Madrid Eats

Madrid is a major capital city with dozens of Michelin-starred restaurants. But perhaps because we had enjoyed a local food tour on our first day, we chose to eat at casual neighborhood restaurants with local cuisine that were near our hotel. This strategy had the added benefit of being relatively inexpensive, which was great!

  • Museo del Jamón (from the tour) was our choice for a cheap, tasty snack. There were eight stores around the Centro, so it was super convenient. Two cañas (small beers) and a racion de jamon cost just 5€!

  • Casa Nicasio (from the tour) was our favorite spot for a delicious and satisfying dinner of sangria, tortilla de patata (potato omelet) and chistorros al vino (chorizos cooked in wine).

  • Entre Santos lived up to its positive online reviews with a selection of tasty tapas.

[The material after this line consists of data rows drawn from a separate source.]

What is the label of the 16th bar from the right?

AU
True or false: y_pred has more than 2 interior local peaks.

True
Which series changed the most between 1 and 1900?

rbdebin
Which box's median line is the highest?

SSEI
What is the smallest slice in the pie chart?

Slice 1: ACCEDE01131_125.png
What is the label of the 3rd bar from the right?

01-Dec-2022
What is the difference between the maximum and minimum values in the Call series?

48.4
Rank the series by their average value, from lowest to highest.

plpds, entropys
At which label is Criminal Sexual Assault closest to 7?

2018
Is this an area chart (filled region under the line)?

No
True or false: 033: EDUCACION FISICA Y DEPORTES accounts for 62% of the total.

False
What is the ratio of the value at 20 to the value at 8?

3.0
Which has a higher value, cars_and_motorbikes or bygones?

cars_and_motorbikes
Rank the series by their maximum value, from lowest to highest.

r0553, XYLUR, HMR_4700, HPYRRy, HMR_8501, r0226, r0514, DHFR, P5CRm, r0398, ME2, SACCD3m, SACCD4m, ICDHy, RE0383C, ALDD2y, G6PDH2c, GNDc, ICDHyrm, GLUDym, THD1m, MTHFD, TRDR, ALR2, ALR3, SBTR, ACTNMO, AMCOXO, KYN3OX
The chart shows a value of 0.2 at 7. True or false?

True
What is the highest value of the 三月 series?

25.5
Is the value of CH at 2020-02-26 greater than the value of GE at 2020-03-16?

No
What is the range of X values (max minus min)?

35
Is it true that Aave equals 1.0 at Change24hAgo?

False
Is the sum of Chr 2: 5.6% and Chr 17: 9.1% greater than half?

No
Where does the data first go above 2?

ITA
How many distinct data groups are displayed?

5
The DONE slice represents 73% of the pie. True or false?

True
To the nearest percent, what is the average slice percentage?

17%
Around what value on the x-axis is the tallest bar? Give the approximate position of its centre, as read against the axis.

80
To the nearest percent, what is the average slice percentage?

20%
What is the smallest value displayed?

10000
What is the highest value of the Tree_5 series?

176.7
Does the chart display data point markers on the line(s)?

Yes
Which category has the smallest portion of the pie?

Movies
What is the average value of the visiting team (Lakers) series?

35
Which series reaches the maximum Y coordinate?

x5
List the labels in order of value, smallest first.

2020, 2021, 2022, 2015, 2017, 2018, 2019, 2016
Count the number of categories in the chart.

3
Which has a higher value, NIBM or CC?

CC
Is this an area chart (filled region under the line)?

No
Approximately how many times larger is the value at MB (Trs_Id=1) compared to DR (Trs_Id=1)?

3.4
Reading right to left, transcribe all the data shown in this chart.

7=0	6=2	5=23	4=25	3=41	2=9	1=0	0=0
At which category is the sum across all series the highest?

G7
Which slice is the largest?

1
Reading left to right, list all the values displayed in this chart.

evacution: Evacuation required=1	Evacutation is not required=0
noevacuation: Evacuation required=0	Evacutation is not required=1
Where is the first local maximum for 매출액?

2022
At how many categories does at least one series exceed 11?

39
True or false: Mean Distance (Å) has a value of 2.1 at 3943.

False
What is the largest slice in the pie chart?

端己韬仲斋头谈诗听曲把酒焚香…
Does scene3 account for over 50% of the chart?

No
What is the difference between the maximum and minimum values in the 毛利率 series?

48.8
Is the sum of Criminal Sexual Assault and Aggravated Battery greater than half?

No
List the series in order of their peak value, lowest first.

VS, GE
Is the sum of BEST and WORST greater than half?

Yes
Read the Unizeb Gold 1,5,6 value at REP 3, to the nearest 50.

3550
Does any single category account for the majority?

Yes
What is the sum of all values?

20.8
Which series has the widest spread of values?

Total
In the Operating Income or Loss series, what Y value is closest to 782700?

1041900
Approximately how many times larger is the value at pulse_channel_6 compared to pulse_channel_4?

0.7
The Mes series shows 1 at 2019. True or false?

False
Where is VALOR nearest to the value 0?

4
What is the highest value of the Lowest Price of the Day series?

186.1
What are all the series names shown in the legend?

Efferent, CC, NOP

Our favorites were the grilled octopus with mojo picón (spicy red pepper) sauce and the crispy breaded asparagus with truffle aioli.

  • The complimentary breakfast at the hotel is included here because it was SO much nicer than the ones we’re used to in the United States. It featured a buffet with fruit and jamón, and eggs cooked to order. I tried them all and liked the crepes with ham and cheese the best.

We also ate at two iconic spots in Centro.

  • Botín is the world’s oldest operating restaurant, founded in 1725. We had their signature cochinillo asado (roast suckling pig) and cordero asado (roast lamb) - both were tasty, but we preferred the cochinillo. We peeked into the kitchen and saw shelves of roasted baby pigs and the famous oven which reportedly has been burning continuously since the restaurant was established. Francisco de Goya worked as a dishwasher at Botín, and Ernest Hemingway mentioned Botín in The Sun Also Rises. (This meal cost more than 100€ and was our only ‘“splurge” meal in Madrid.)

  • Chocolatería San Ginés is open 24 hours a day, every day, and has been serving chocolate y churros since 1894. The classic coffee shop vibe was fun. The hot chocolate was very rich and thick - good for dipping our crispy churros and thicker porras.

I have to mention Mercado de San Miguel, which is like Madrid’s version of Eataly. We feasted with only our eyes this time, but it all looked mouth-wateringly delicious. We’ll have to do some serious eating there on a future visit to Madrid.